Montrö’den zerre kadar taviz vermeden süreci yönetmeliyiz. Genel Başkanımız Hüseyin Baş beyin de altını çizdiği üzere, arabuluculuk rolünü arada kalmadan yapabilmeliyiz.
Bağımsız Türkiye Partisi (BTP) Sözcüsü Emre Polat Rusya – Ukrayna krizini değerlendirdi.
Basın açıklaması yapan Polat, “Rusya ile Ukrayna arasında yaşanan gerilimi büyük bir kaygı ile takip ediyoruz. Özellikle ABD ve Rusya tarafından gelen açıklamaların tansiyonu düşürmek bir yana yeni bir dünya savaşına davetiye çıkarır bir tonda olması endişelerimizi artırıyor. Hem ABD, hem Rusya’nın ülkelerin egemenlik haklarına saygılı olmaları ve yayılmacı stratejilerini terk etmeleri gerekiyor” dedi.
“Türkiye kendisini savaşın ortasında bulabilir”
Açıklamasında, “Türkiye olarak hemen yanı başımızda cereyan eden bu gerilim hattında tansiyonun düşmesi ve diplomasi yolu ile sürecin nihayete erdirilmesi konusunda ısrarcı olmak zorundayız. Karadeniz’de patlak verecek bir savaş durumunda Türkiye, süreci doğru yönetemezse bir anda kendisini savaşın ortasında bulabilir” ifadelerini kullanan Emre Polat, Montrö Boğazlar Sözleşmesi’ne dikkat çekti ve şu değerlendirmeyi yaptı:
“Bu süreçte Montrö Boğazlar Sözleşmesi’nin kıymetini bir kez daha anlıyoruz. Gazi Mustafa Kemal Atatürk 1936 yılında kurduğu bu düzen ile Karadeniz’i bir barış denizi haline getirmiş adeta. Montrö’den zerre kadar taviz vermeden süreci yönetmeliyiz. Genel Başkanımız Hüseyin Baş beyin de altını çizdiği üzere, arabuluculuk rolünü arada kalmadan yapabilmeliyiz. Zira bu denklemde arada kalmak Türkiye için taşınabilir bir durum olmayacaktır. Gazi Mustafa Kemal Atatürk’ün hem Montrö ile kurduğu düzen hem de “yurtta barış, dünyada barış” prensibi dış politikada pusulamız olmalı. Dünya barışının kıymeti, diplomasinin gerekliliği taraflara ısrarla anlatılmalıdır.

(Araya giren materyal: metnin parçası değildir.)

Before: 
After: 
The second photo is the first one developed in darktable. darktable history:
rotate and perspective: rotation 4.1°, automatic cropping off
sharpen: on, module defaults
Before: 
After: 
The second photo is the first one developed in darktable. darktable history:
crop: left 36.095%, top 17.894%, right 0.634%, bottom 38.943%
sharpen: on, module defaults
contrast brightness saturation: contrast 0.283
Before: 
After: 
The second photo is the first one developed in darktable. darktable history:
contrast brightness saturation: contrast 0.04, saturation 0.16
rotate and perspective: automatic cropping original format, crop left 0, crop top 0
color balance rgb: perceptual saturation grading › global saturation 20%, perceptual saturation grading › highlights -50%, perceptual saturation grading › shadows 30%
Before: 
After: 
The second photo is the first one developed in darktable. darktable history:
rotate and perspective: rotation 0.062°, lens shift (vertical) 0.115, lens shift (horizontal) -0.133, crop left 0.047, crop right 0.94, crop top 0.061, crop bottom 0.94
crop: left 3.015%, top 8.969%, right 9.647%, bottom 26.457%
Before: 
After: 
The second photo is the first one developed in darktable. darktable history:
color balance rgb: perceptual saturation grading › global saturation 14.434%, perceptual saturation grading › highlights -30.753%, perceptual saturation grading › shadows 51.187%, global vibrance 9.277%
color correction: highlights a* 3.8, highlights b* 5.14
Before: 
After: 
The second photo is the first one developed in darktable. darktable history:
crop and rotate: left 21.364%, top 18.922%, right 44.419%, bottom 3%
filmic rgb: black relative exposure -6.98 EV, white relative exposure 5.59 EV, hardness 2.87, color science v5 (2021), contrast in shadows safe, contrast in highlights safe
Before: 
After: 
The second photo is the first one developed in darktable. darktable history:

“Savaş bizim için kıtlık demek”
Bölgede çıkacak bir savaşın Türkiye’ye olumsuz bir yansımasının da gıda konusunda olacağını ifade eden BTP Sözcüsü Polat, “Rusya- Ukrayna arasında yaşanacak olası bir savaşın ülkemiz için bir başka anlamı da tarım ürünlerinde yaşanacak kıtlık olacaktır. Uygulanan yanlış tarım politikaları sonucu özellikle hububat alanında Rusya ve Ukrayna’ya bağımlı bir Türkiye tablosu var. Buğdayda ithalatın yüzde 85’i Rusya ve Ukrayna’dan yapılıyor. Geçen yıl Türkiye, Çin’i bile geride bırakarak Rusya’dan en fazla tarımsal ürün ithal eden ülke oldu. Soframızdaki nohuta varıncaya kadar neredeyse tüm hububat ürünlerinde Rusya’ya bağımlı ülkeyiz. Bu da şu anlama geliyor, olası bir savaşta Türkiye ekmek üretecek un bulamayabilir. Hem uygulanan yanlış tarım politikası hem de böyle bir savaş Türkiye’yi kuru ekmeğe muhtaç hale getirebilir. Türkiye gibi dünyanın tahıl ambarı bir ülkeyi, Rusya’nın en büyük tarım pazarı haline getiren siyasi anlayış ülkeyi bir anda kıtlık ile karşı karşıya getirebilir” uyarısında bulundu.